It is a massive understatement that COVID-19 has changed the landscape for the traveling angler. From the spring creeks of Montana to the giant trevally flats of the Seychelles to brown trout haunts in Patagonia, traveling to fish has been changed for an entire generation of anglers.
Change, by definition, means to make or become different or the act or instance of making or becoming different. Around the world as life with COVID-19 becomes a reality, it is crucial we understand what this “new different” is for destination fly fishing lodges and outfitters in these uncertain and changing times. Just as The Golden State Freeway/Interstate 5 between downtown and Burbank seems eerily quiet, or the airspace above western Long Island is now empty, destination fishing lodges are facing the new reality of how they are going to make it through this and what will life look like on the other side?

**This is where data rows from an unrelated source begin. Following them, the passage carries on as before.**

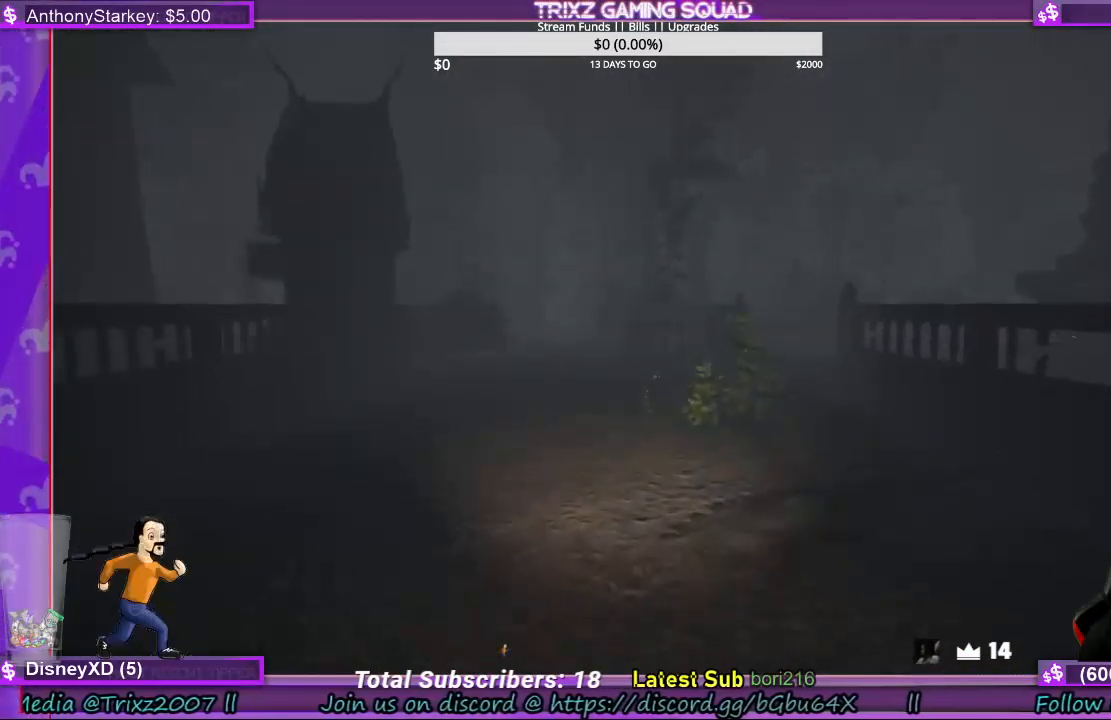
{"keys": ["shift", "w"], "mouse": [], "events": [[267, "w", "up"], [333, "shift", "up"], [400, "w", "down"], [433, "shift", "down"]]}
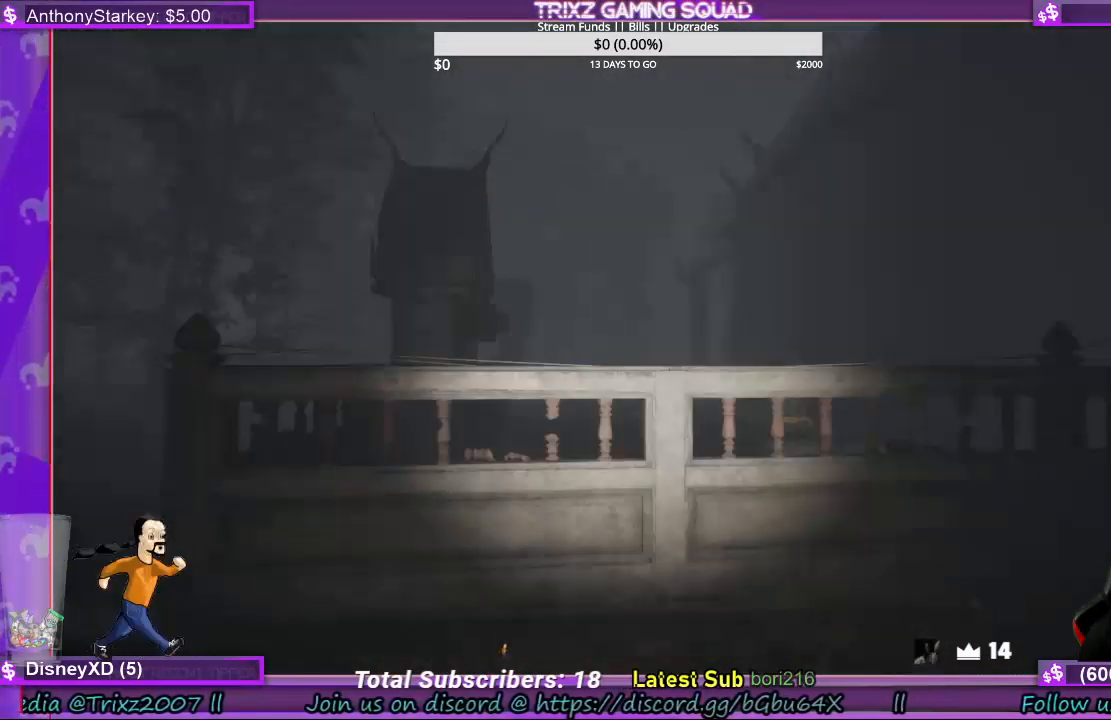
{"keys": ["a", "shift", "w"], "mouse": [], "events": [[200, "a", "down"]]}
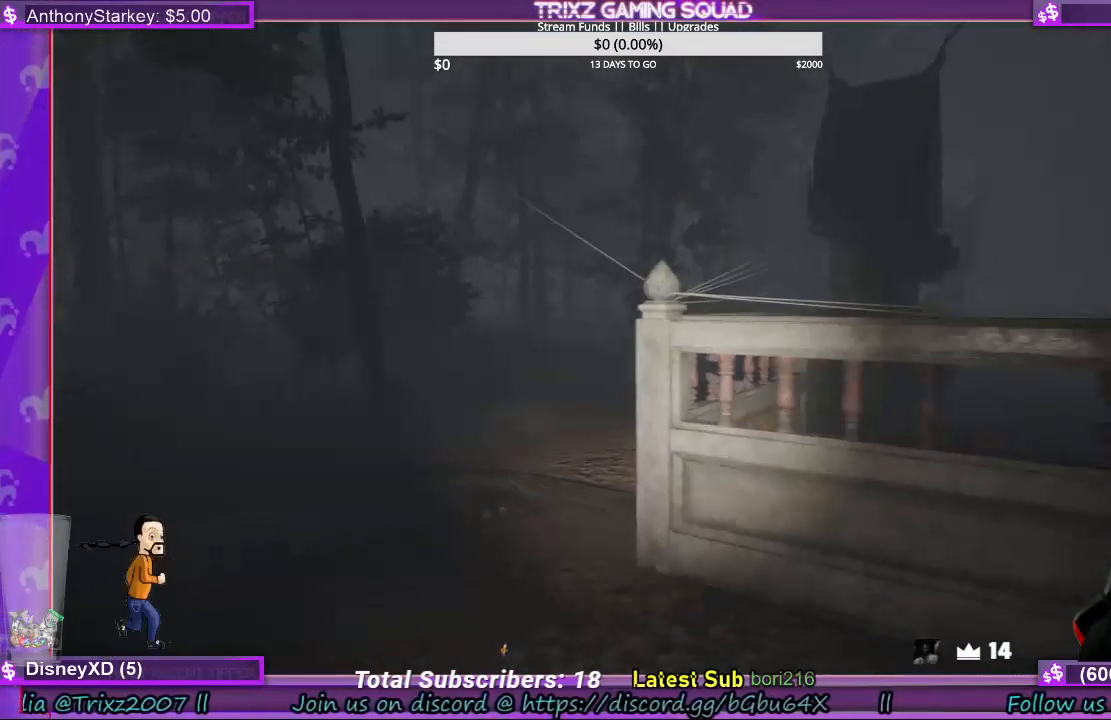
{"keys": ["a", "shift", "w"], "mouse": [], "events": []}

The past few months have brought out the very best in people, and also the very worst. Luckily, kindness and understanding in our community of fly fishing anglers seems to be the norm, and lodges and outfitters are beyond grateful for the extreme thoughtfulness and generosity of many of their guests. A lot of anglers have reached out to inquire as to how they can help lodge staff members and guides, and what can be done right now to support their favorite fishing operations.
While we all hope for a return to normal and a resumption of life-as-we-knew-it before COVID-19, the reality is that some activities and industries will be very slow to recover. While we all want to fish RIGHT NOW and would love nothing more than to flip a switch and to have things open and operational, most lodges cannot simply turn on the lights, open the gate, and go back to business as usual. People will need to be re-hired, equipment updated, food and fuel re-purchased…the list to start-up can be long.
Most international fishing lodges have kept small crews on-site throughout this entire situation to work on maintenance, deep cleaning, and beautification projects all while maintaining proper social distancing. Apart from small on-site crews, however, most other staff and guides have been sent home to be with their families and to help reduce the spread of COVID-19.
This commitment doesn’t come without a cost—the lodges are still paying staff and guides despite the lack of paying guests. Because of this, many lodges have been forced to adjust their cancellation policies and fees. Caught in a difficult place during even more difficult and uncertain times, by adjusting these policies, lodges are then able to take care of their staff and guides and their families. Taking care of the staff is crucial for two reasons: first, it is the right thing to do; and second, it ensures there is a staff to serve guests and guides to take anglers fishing when it is time to once again travel and go fishing. If the lodges, outfitters, guides, and the overall infrastructure that we depend on and need as destination anglers goes away, what happens next?
During these times, we’ve heard from several lodges who have said concerned guests have inquired about the safety and health of lodge owners, staff, and guides. These thoughts and prayers are positively wonderful for those in remote places dealing with these unforeseen and unprecedented times. We’ve even had repeat clients send in their “tip” for the week: the amount that they likely would have paid their guide while there, even though they could not make the trip. Talk about an incredible gesture!
Despite the uncertainty of international travel, the ability to venture forth and fish the world will resume soon. When the time comes and you are ready, take a look at your calendar and start reserving dates and booking your future trips. Second to understanding the plight of the destination fishing lodge during these times, committing to another trip—when you are ready—is paramount.